In order to even get such talks started, Mrs May will have to spell out what she means by “alternative arrangements” to replace the backstop. But by doing so she will fracture her party’s fragile unity. The DUP or the hard Brexiteers insist that the backstop must go, now or soon – through an end date or unilateral UK right of exit. Neither is likely to be negotiable. By opening the way to no deal, such a stance would alarm Conservative soft Brexiteers, making government defeats over alternative softer Brexit options more likely when Parliament debates this again on 14 February. Last night’s majority is likely to be fleeting, and to dissolve once No10 define it in precise negotiating proposals, never mind in negotiations with the EU.
EU leaders have therefore little incentive to begin a risky re-negotiation of the backstop, which could shatter their own unity, and be seen as abandoning a smaller Member State, Ireland. Even this might not satisfy the hard Brexiteers. And the EU has an alternative; they know that there is a latent Commons majority for a softer Brexit, and a majority against no deal.

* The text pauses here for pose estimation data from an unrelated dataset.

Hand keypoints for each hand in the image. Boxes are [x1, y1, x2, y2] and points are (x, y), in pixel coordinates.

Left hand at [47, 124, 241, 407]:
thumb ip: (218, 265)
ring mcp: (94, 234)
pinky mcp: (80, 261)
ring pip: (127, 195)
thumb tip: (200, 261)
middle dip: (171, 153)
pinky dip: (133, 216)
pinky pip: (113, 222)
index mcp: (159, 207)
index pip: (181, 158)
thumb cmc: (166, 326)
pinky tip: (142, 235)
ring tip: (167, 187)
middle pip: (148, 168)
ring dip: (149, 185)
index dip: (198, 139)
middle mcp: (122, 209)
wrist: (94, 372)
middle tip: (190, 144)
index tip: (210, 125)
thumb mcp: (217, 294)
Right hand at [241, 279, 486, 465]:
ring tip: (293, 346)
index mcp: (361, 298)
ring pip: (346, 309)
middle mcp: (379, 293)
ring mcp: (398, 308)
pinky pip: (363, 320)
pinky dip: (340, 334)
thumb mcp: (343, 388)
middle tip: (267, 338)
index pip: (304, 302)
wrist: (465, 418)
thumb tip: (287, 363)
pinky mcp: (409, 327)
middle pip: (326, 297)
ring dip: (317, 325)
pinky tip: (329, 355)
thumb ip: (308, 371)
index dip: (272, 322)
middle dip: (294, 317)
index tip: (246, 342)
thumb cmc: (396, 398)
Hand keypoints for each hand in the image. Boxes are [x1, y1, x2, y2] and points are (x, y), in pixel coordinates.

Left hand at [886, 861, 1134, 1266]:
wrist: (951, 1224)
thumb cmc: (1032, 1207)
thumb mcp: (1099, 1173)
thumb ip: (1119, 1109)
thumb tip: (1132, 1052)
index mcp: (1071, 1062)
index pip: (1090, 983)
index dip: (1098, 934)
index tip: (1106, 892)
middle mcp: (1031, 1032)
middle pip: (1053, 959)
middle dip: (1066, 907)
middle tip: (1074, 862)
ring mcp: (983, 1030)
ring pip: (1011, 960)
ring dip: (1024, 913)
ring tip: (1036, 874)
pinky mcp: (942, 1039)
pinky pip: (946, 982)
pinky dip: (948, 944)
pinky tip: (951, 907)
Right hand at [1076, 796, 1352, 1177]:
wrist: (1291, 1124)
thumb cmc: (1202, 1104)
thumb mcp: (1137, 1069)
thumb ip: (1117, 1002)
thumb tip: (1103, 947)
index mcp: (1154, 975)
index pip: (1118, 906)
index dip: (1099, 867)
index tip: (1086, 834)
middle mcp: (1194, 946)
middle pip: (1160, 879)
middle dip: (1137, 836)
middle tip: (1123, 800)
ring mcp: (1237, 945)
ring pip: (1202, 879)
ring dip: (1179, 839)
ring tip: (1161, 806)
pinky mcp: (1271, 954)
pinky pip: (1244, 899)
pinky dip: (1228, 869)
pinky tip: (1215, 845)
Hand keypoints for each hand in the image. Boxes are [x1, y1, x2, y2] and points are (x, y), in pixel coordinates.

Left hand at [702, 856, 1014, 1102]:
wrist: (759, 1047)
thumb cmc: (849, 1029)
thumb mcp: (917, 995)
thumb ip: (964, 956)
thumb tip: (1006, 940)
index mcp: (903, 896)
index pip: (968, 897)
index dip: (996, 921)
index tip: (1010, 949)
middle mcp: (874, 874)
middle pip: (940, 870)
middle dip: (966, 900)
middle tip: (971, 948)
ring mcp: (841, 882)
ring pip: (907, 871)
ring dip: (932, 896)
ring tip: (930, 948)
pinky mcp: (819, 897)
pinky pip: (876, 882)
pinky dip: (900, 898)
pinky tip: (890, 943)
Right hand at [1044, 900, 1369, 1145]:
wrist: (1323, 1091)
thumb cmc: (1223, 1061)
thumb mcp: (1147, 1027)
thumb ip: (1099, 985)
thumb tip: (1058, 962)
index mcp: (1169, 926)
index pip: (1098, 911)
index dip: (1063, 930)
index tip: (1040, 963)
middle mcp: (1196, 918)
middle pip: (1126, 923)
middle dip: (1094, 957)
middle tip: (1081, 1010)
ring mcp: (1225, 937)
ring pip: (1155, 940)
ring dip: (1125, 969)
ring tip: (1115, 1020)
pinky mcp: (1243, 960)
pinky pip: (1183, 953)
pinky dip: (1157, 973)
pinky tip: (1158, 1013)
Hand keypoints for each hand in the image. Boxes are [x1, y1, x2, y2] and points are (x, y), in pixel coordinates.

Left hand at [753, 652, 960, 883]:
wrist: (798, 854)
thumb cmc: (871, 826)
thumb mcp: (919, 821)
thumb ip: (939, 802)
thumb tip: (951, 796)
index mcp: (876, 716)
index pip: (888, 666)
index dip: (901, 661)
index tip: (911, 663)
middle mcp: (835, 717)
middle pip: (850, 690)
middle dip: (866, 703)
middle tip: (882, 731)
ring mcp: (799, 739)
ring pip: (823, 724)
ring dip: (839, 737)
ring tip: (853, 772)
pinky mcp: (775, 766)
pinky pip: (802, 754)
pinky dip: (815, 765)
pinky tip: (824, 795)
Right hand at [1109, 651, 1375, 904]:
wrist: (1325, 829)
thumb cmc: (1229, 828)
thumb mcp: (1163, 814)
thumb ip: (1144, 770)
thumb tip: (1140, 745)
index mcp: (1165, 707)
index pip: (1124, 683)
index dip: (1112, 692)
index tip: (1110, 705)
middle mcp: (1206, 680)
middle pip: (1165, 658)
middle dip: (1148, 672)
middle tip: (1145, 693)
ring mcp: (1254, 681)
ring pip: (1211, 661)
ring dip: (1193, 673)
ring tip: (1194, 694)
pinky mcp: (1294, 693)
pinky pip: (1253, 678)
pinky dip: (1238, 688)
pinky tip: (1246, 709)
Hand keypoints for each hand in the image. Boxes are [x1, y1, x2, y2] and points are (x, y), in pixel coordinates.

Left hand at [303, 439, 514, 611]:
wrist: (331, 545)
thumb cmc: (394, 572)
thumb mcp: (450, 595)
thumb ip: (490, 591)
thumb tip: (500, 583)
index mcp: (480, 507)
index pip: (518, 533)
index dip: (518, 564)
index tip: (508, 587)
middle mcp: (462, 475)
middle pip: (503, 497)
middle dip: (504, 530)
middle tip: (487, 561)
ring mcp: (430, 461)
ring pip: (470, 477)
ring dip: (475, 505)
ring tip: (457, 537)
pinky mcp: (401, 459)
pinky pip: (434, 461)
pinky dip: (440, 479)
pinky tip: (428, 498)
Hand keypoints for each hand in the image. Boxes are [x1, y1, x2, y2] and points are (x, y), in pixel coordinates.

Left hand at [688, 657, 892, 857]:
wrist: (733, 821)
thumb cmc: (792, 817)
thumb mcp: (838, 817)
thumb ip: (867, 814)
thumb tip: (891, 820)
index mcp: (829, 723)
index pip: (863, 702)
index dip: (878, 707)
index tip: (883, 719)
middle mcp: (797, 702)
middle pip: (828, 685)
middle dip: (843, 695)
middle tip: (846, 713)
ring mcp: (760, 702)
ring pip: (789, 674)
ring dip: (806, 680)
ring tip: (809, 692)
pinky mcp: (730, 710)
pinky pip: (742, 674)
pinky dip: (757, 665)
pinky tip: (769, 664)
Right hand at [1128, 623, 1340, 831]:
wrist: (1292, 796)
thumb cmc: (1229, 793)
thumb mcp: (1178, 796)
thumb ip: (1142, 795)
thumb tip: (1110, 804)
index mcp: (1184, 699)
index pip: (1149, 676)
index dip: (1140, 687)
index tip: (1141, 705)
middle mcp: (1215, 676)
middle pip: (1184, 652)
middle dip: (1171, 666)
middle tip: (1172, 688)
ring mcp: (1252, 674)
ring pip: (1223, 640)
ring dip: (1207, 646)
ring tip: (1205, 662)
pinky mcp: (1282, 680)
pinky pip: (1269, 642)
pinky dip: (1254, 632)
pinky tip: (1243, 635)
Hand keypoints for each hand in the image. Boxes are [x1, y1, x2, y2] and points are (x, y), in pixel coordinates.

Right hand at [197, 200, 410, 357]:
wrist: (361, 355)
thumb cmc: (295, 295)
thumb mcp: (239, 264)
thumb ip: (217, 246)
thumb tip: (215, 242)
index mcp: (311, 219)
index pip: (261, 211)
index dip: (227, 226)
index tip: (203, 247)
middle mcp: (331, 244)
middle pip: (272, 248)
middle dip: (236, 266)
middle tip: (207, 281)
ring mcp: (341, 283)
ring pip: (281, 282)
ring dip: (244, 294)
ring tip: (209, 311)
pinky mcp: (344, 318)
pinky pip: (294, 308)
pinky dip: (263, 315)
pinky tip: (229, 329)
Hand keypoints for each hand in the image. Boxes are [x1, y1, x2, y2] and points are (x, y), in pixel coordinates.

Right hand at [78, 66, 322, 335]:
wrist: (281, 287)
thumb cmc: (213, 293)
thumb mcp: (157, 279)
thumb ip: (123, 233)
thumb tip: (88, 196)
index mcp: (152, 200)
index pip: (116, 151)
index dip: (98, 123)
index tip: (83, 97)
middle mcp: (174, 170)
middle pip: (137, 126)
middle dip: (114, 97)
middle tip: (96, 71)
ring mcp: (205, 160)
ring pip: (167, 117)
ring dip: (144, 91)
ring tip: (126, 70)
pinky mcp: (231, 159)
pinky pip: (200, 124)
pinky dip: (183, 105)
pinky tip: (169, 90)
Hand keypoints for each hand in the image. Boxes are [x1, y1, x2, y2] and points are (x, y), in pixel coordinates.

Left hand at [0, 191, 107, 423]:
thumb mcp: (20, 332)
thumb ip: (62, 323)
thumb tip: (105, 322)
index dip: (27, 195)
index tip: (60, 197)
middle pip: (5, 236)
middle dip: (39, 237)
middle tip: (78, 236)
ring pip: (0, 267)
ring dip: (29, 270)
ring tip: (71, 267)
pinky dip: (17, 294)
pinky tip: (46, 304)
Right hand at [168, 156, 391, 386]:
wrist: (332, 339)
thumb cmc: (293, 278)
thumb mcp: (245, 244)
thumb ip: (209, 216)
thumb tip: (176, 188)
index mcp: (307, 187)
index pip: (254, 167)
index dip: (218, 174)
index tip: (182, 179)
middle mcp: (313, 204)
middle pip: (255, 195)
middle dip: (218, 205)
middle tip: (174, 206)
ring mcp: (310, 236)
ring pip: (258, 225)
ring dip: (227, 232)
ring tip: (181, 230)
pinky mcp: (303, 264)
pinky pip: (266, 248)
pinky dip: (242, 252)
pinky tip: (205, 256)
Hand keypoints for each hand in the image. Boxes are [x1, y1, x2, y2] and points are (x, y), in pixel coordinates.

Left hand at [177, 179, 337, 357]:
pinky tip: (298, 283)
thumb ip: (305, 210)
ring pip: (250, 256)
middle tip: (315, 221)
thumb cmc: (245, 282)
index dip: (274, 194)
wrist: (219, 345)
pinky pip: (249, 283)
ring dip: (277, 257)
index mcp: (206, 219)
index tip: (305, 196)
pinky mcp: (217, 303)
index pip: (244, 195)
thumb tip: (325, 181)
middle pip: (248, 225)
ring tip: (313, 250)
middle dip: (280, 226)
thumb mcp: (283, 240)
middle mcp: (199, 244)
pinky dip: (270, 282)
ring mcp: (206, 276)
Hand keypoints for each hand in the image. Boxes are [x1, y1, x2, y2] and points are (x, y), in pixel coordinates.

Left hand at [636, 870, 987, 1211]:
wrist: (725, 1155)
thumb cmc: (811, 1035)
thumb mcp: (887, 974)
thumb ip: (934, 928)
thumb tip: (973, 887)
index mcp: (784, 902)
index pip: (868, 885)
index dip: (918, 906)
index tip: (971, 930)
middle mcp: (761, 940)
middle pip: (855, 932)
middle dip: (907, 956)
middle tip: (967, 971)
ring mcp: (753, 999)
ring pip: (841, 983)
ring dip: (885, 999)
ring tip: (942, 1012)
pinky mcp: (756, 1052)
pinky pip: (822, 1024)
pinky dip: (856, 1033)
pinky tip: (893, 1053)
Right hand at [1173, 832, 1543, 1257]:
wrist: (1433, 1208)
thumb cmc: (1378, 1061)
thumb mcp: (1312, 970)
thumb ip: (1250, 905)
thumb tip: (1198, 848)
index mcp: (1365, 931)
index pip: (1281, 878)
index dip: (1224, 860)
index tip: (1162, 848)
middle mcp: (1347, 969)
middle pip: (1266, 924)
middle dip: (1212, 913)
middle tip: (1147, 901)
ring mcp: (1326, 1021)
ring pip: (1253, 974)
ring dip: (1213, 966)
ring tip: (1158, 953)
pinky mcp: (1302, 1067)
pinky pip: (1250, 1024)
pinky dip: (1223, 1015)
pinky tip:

What happens if Mrs May doesn’t secure a new deal by 13 February?
The Prime Minister has a hard deadline to secure changes: she is committed to table a motion in Parliament asking for support for a new deal by 13 February. That is not long enough for the kind of fundamental re-negotiation the DUP and hard Brexiteers claim No10 has promised them. They will have a ready-made excuse to vote against Mrs May’s deal, unless the EU position collapses. For some of the hard Brexiteers, at least, the offer of support for a new deal is a purely tactical manoeuvre; they want a no deal Brexit and hope that a narrative of ‘we offered a deal, but the EU was too intransigent’ will help bring the Commons round to support crashing out in the end.
If Mrs May cannot sustain a majority for any tweaked deal, are there the Parliamentary votes to pass anything else? The government motion will be amendable. A debate, and votes on any amendments selected by the Speaker, will take place on 14 February. At that point we are likely to see new amendments to ‘rule out no deal’ (by forcing the government to seek an extension of the Article 50 process) and to test the will of the Commons on substantive alternatives to Mrs May’s deal.
Labour’s position moves centre stage
The position of the Labour leadership will be crucial in securing a majority for any alternatives. Jeremy Corbyn will meet Mrs May today, and faces a dilemma: if Labour sets out its price for supporting a deal – for example a permanent customs union and ‘dynamically’ following EU rules on worker protections and environmental standards – it has the chance to split the Tories and avoid sharing the blame for a no deal Brexit. But any choice splits Labour too; the cracks were showing in last night’s votes, with several Labour MPs in Leave-supporting seats rebelling against the party’s whip to back the government. At the other extreme, there are a substantial number of Labour MPs holding out for a second referendum. Corbyn may soon have to make his choice, and it could be decisive; but he will first have to be seen not to obstruct a new referendum.
There is probably a majority to pass a deal – but not a government to implement it
Unless either the EU or the hard Brexiteers and DUP give up on their fundamental priorities, Theresa May will, after 14 February, face the same basic choice: to keep her party together, or to deliver a deal. If she is not prepared to front up a softer version of her deal, with concessions towards Labour, which could command a stable majority in Parliament, she will probably only have the option of seeking an election to win a majority for her deal. That choice will become unavoidable if and when the House of Commons passes any amendment for a softer Brexit.